Fence Building: Must-Know Things for DIY Project

building a fence

A fence of a certain type may either serve purely decorative purposes and look like a pretty framework of your back and front yard, or be quite functional and protect your property from neighbor’s dogs entering the garden, prevent your kids leaving the backyard without you knowing about that, eliminate the curious strangers peeking into your home and maybe even become a part of your home’s security system.

If your property doesn’t have a fence yet and you’re seriously considering building one due on your own or with the help of the professional fence contractors, there are a few important things involved in fence planning and building you need to know in order to come up with a reasonable project, save your money on materials, avoid certain problems that might occur during the construction and end up with a durable fence that meets your expectations and requirements.

Thorough planning and careful preparation are crucial when you’re willing to embark on a DIY fence building project to successfully put up either a cute picket or a utilitarian chain-link or a privacy fence around your property.

Things to know before building a fence

Check the local codes

Some states and counties impose legal prohibitions on fence building. Some of them set strict construction guidelines regarding the height of the fence and some other features. Make sure that the fence you’re going to build meets the local requirements and you won’t have to spend your time and money on building something you’ll have to take down as soon as the local authorities ask you to do so.

Talk to your neighbors

As you’re going to build a fence on the line, dividing your and your neighbor’s plots, it’s important to make sure that the people who live next to you aren’t completely against your construction. Moreover, sometimes such construction will meet both your and your neighbors’ interests, thus you may talk about splitting the costs of building a fence between your properties to cut your expenses. Anyway, aim for a constructive talk and a compromise.

neighbors talking over a fence

Mark the site properly

Firstly, you need to make sure that the line you’re going to construct your fence on is definitely the border line of the properties not to go beyond your own territory. Property plans and a land surveyor (he’ll stake out the plot to mark the border lines) will help you do that just fine. Remember to call your gas provider to schedule a free demarcation appointment before you start digging for the post not to disrupt any lines and cause major trouble. If you’re hiring fence contractors to do the job, they should ask you to do that prior to digging as well.

Choose the design and the materials wisely

Fence construction is quite a costly project, especially when it comes to building tall privacy fences or the ones that are made of expensive materials like precast concrete panels or metal fence panels. For modest budgets, even building a picket fence around the entire plot is quite expensive.

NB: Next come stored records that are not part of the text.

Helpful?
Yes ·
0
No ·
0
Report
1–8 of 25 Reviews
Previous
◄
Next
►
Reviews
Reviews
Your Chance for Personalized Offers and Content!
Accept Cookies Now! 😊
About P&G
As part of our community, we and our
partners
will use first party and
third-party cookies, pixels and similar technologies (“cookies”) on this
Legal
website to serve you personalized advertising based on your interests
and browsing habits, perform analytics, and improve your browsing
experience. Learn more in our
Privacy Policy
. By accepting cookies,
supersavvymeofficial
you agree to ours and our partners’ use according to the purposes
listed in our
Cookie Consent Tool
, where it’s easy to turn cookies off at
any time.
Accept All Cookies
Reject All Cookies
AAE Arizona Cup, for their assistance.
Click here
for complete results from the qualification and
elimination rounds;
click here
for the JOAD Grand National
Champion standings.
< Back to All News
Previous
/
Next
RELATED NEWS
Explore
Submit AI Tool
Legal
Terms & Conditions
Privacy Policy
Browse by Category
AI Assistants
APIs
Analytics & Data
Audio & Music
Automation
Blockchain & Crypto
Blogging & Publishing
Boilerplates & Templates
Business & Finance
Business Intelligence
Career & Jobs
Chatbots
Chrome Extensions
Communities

Thus, consider combining different materials (like picket for the front yard and chain-linked for the rest of the plot) and make sure that the posts you install for your fence are able to sustain both the load of the fencing and the exposure to different weather conditions.

Don’t forget about the maintenance part of the issue when planning your fence as well. For instance, picket fences have to be repainted every few years depending on the climate, as well as replaced after a while due to the fact that the wood tends to rot over the course of time.

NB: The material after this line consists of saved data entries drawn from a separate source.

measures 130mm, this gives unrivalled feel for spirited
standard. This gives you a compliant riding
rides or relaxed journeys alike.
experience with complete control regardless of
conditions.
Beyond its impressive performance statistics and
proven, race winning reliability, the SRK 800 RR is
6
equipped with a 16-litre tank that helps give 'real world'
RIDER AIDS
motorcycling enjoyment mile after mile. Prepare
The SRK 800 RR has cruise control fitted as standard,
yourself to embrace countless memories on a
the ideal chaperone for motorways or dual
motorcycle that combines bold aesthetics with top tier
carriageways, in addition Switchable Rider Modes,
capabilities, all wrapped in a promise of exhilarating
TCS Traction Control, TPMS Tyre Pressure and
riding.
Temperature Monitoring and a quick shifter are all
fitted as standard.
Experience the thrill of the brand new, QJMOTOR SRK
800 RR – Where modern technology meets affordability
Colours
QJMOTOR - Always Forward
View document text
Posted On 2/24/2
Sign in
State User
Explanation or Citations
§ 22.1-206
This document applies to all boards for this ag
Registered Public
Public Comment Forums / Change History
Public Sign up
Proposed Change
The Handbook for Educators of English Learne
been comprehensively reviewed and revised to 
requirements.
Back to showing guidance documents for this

picket and chain-linked fence combination

Think for the long-term perspective

It’s not only the height of the fence and the construction material you need to think about. It’s also the width of entrance points and the gates you should pay particular attention to. Plan those the way that the bigger vehicles (like moving trucks, construction tractors, firefighters (God forbid!), cranes of tree services etc.) are able to get in and out when needed. On top of that, it’s better to include at least two entrances for the backyard in terms of safety and convenience.

Your pool has to be fenced

Even if you don’t want to have a fence around your entire property, in most states it’s the law demands that the owners of homes with outdoor pools have to build a fence around that part of their backyard or at least around the pool to prevent unfortunate accidents ( e.g. kids falling into the water).

Usually, it’s required that the fence has to be at least 4ft high and has to feature a self-closing gate for safety purposes. But, you need to check in with the local codes to know for sure.

Know when to build

If you live in a mild climate with relatively warm winters, think about building a fence in late autumn or winter, as you might stumble across great construction discounts, provided by the contractors willing to receive orders during the ‘quite period’ of the year.